WHAT THE TASK REQUIRES: Print the records below exactly, with no pictures.
+===+
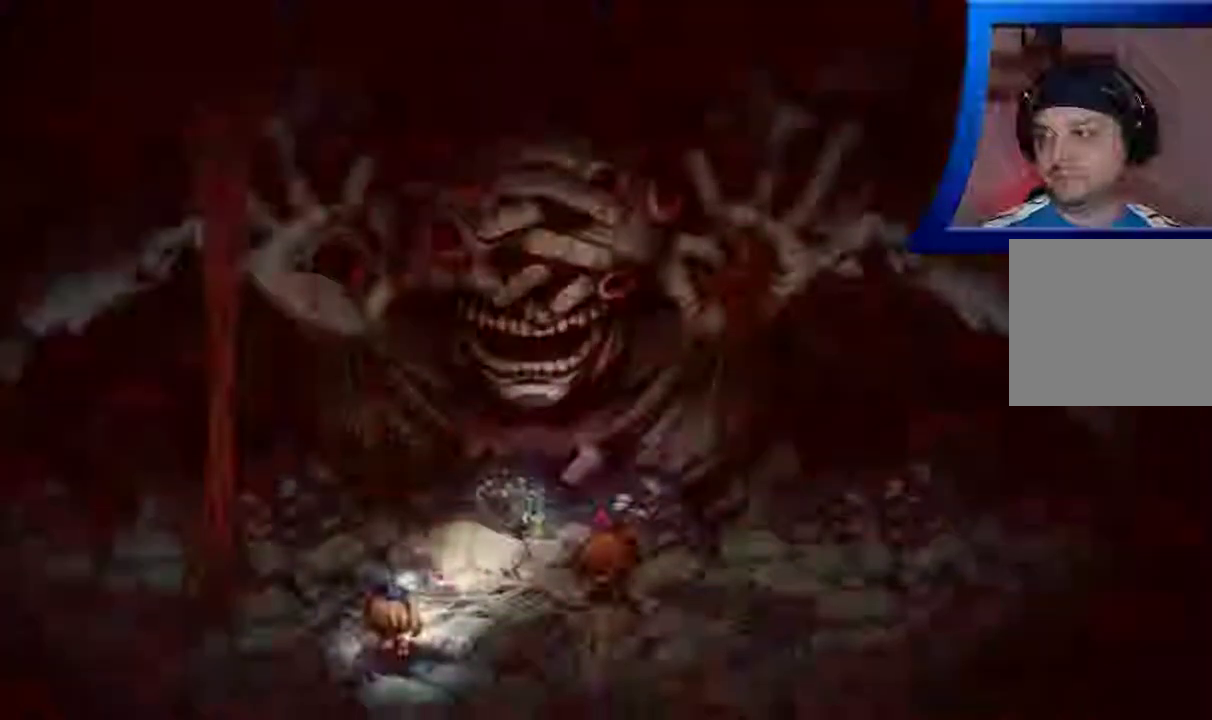
{"buttons": [], "left_stick": "center", "right_stick": "center", "events": [[100, "A", "down"], [217, "A", "up"], [333, "A", "down"], [467, "A", "up"]]}
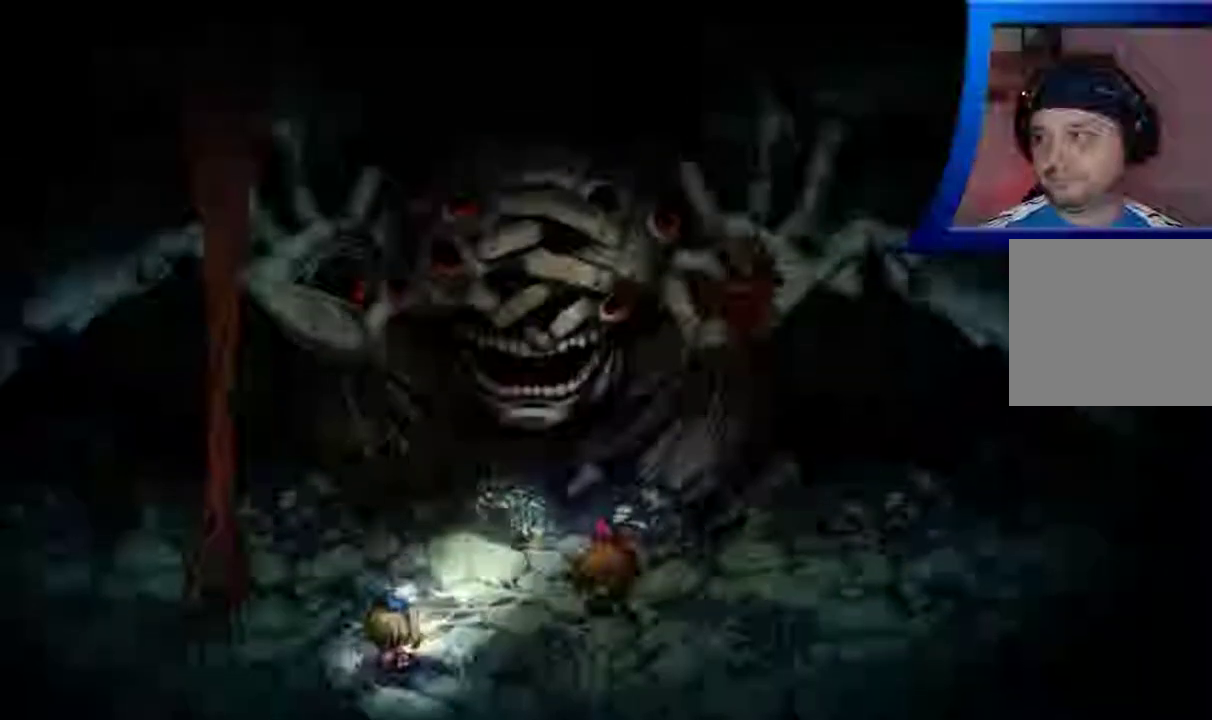
{"buttons": [], "left_stick": "center", "right_stick": "center", "events": [[67, "A", "down"], [183, "A", "up"], [300, "A", "down"], [417, "A", "up"]]}
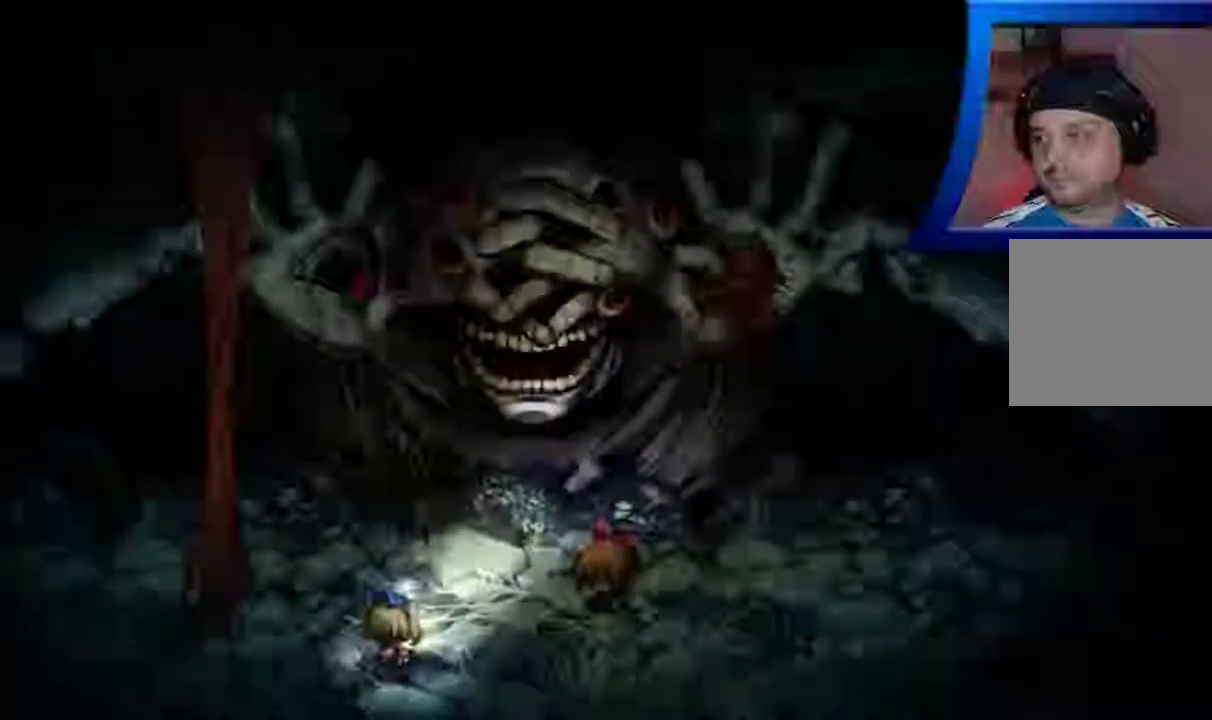
{"buttons": ["A"], "left_stick": "center", "right_stick": "center", "events": [[33, "A", "down"], [150, "A", "up"], [267, "A", "down"], [367, "A", "up"], [483, "A", "down"]]}
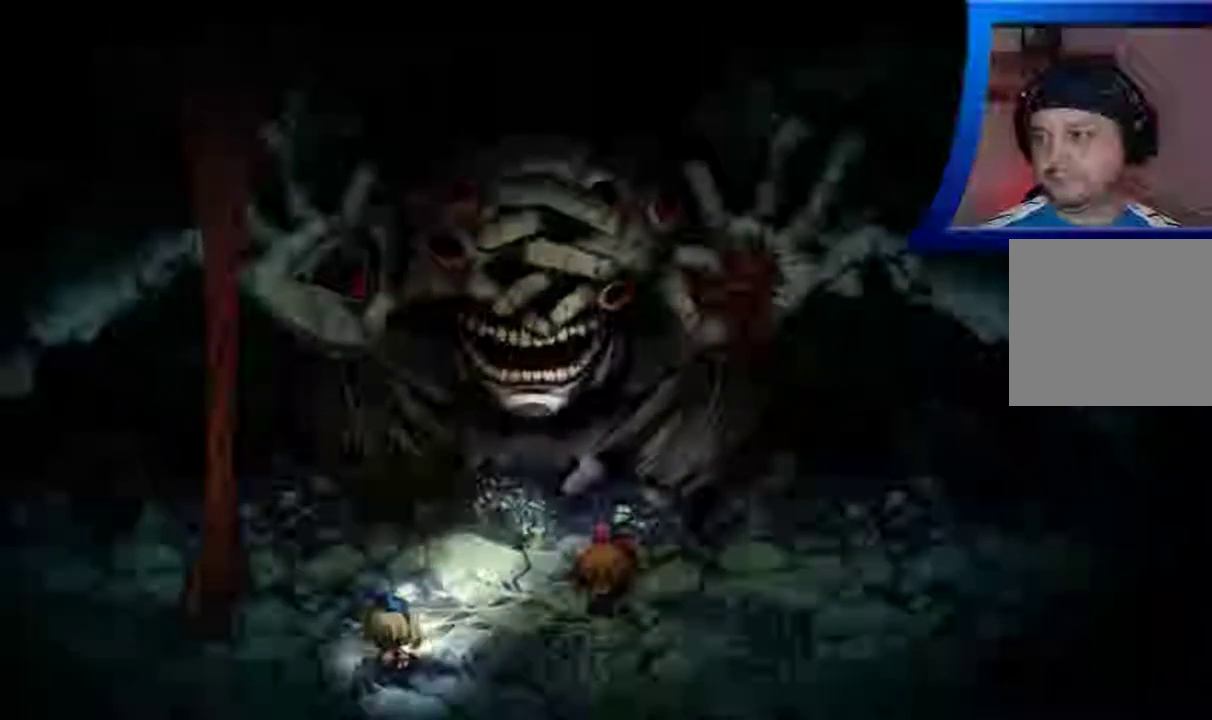
{"buttons": ["A"], "left_stick": "center", "right_stick": "center", "events": [[300, "A", "up"], [417, "A", "down"]]}
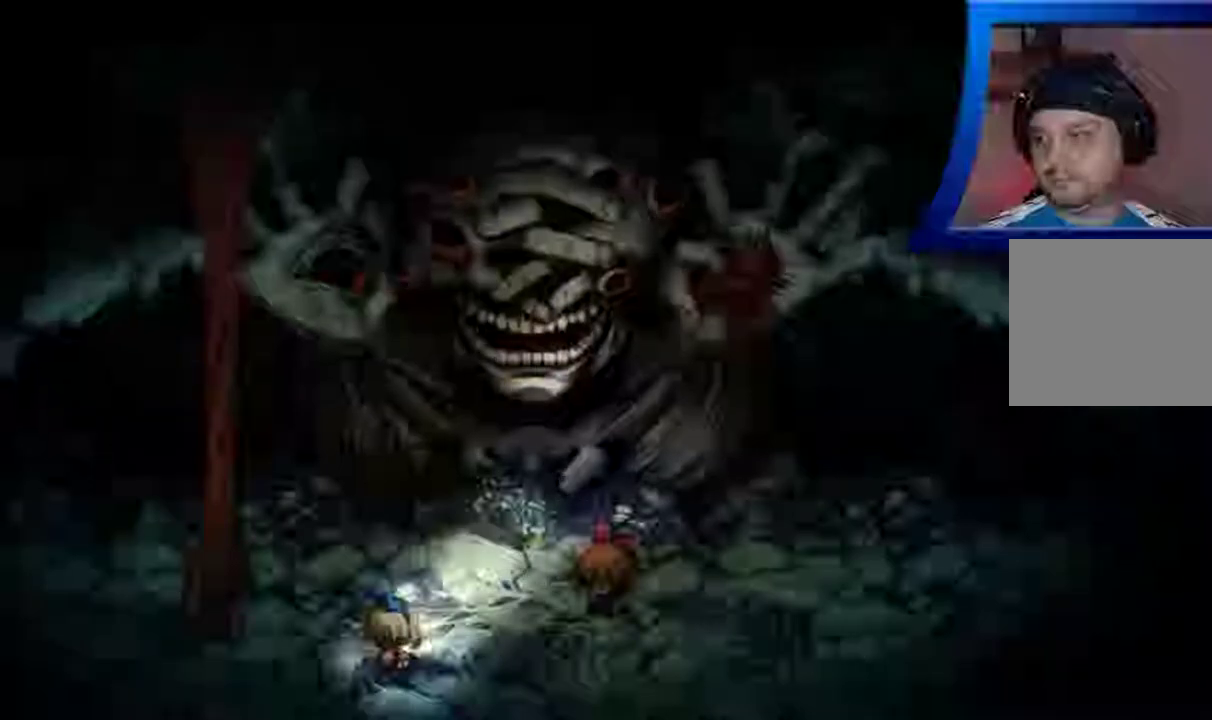
{"buttons": [], "left_stick": "center", "right_stick": "center", "events": [[17, "A", "up"], [133, "A", "down"], [233, "A", "up"], [333, "A", "down"], [450, "A", "up"]]}
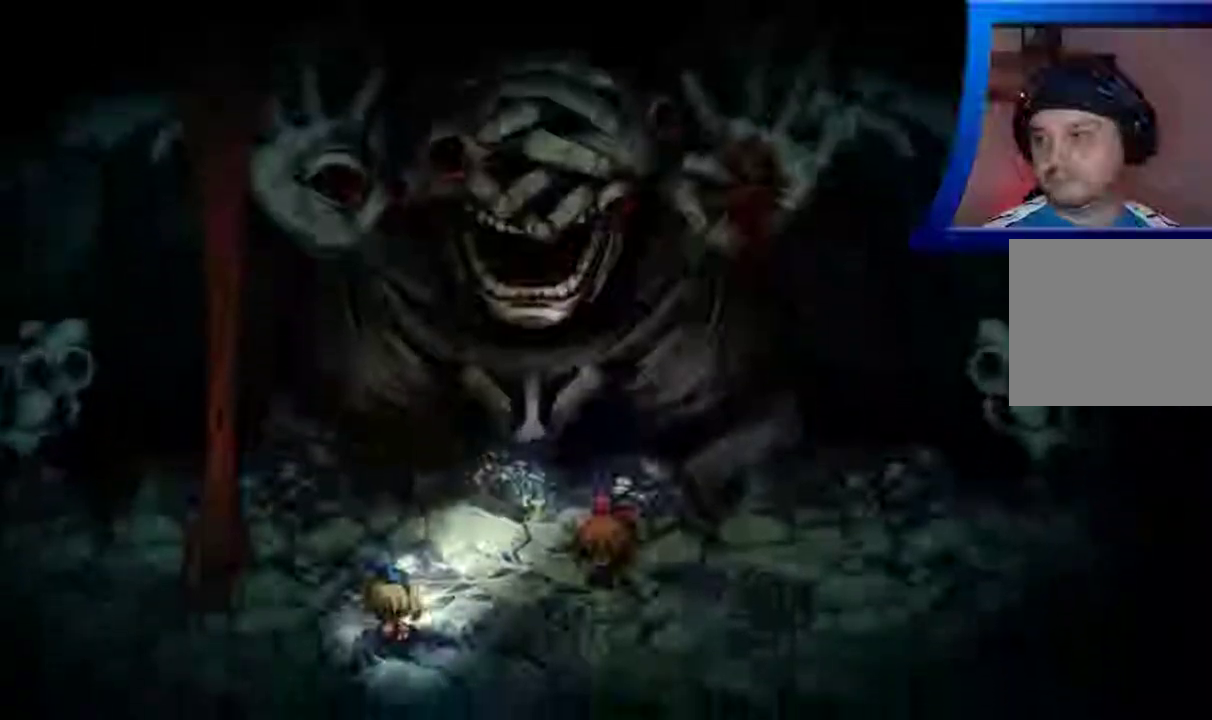
{"buttons": ["A"], "left_stick": "center", "right_stick": "center", "events": [[50, "A", "down"], [367, "A", "up"], [467, "A", "down"]]}
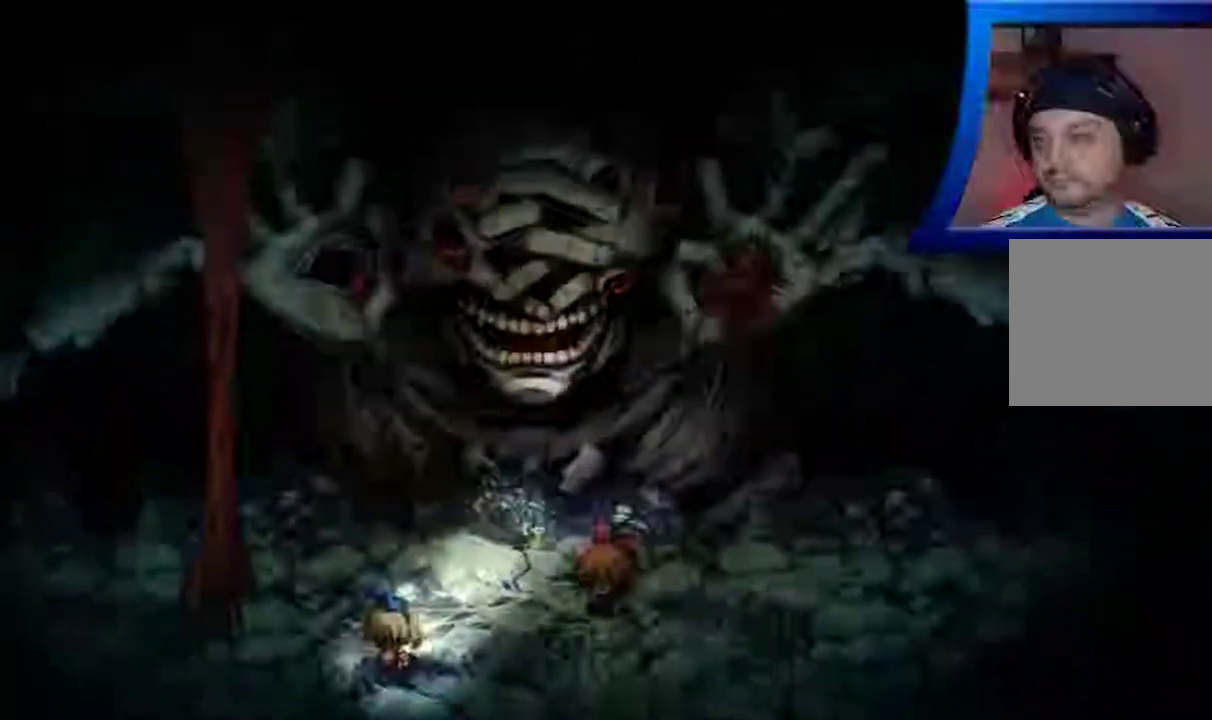
{"buttons": ["A"], "left_stick": "center", "right_stick": "center", "events": [[83, "A", "up"], [167, "A", "down"], [283, "A", "up"], [383, "A", "down"]]}
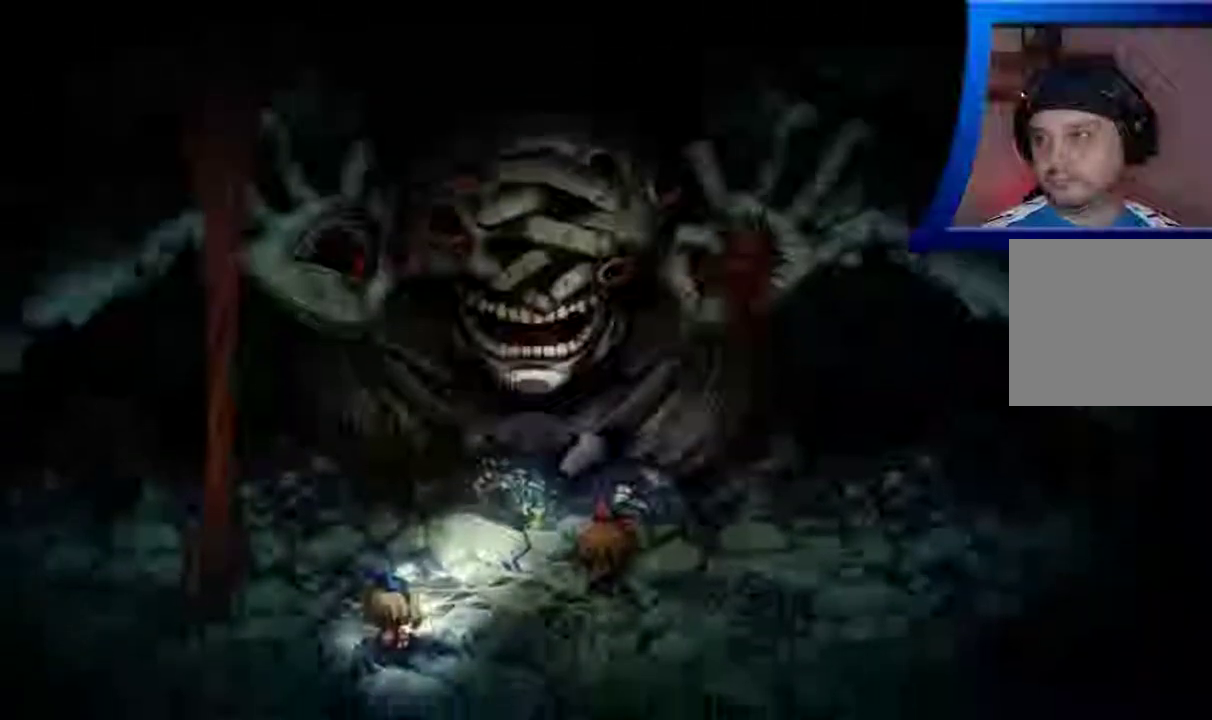
{"buttons": [], "left_stick": "center", "right_stick": "center", "events": [[17, "A", "up"], [100, "A", "down"], [233, "A", "up"], [333, "A", "down"], [450, "A", "up"]]}
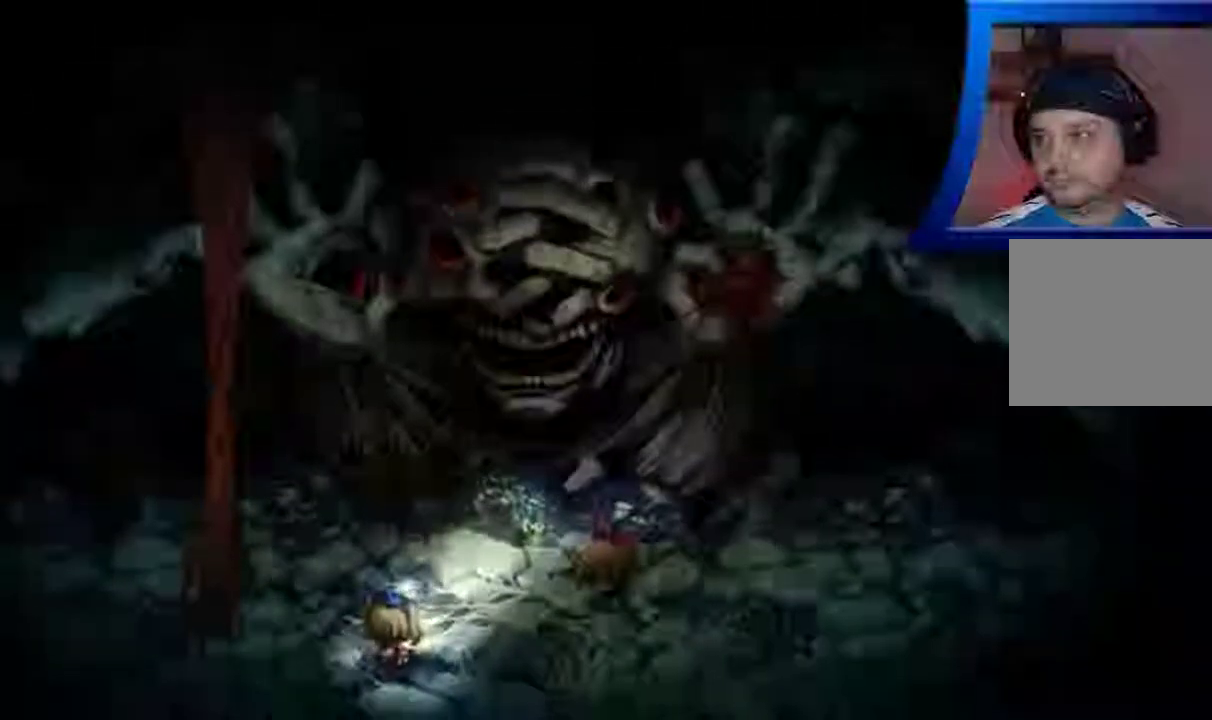
{"buttons": ["A"], "left_stick": "center", "right_stick": "center", "events": [[67, "A", "down"], [183, "A", "up"], [283, "A", "down"], [400, "A", "up"], [483, "A", "down"]]}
+===+
RESPONSE:
{"buttons": [], "left_stick": "center", "right_stick": "center", "events": [[100, "A", "down"], [217, "A", "up"], [333, "A", "down"], [467, "A", "up"]]}
{"buttons": [], "left_stick": "center", "right_stick": "center", "events": [[67, "A", "down"], [183, "A", "up"], [300, "A", "down"], [417, "A", "up"]]}
{"buttons": ["A"], "left_stick": "center", "right_stick": "center", "events": [[33, "A", "down"], [150, "A", "up"], [267, "A", "down"], [367, "A", "up"], [483, "A", "down"]]}
{"buttons": ["A"], "left_stick": "center", "right_stick": "center", "events": [[300, "A", "up"], [417, "A", "down"]]}
{"buttons": [], "left_stick": "center", "right_stick": "center", "events": [[17, "A", "up"], [133, "A", "down"], [233, "A", "up"], [333, "A", "down"], [450, "A", "up"]]}
{"buttons": ["A"], "left_stick": "center", "right_stick": "center", "events": [[50, "A", "down"], [367, "A", "up"], [467, "A", "down"]]}
{"buttons": ["A"], "left_stick": "center", "right_stick": "center", "events": [[83, "A", "up"], [167, "A", "down"], [283, "A", "up"], [383, "A", "down"]]}
{"buttons": [], "left_stick": "center", "right_stick": "center", "events": [[17, "A", "up"], [100, "A", "down"], [233, "A", "up"], [333, "A", "down"], [450, "A", "up"]]}
{"buttons": ["A"], "left_stick": "center", "right_stick": "center", "events": [[67, "A", "down"], [183, "A", "up"], [283, "A", "down"], [400, "A", "up"], [483, "A", "down"]]}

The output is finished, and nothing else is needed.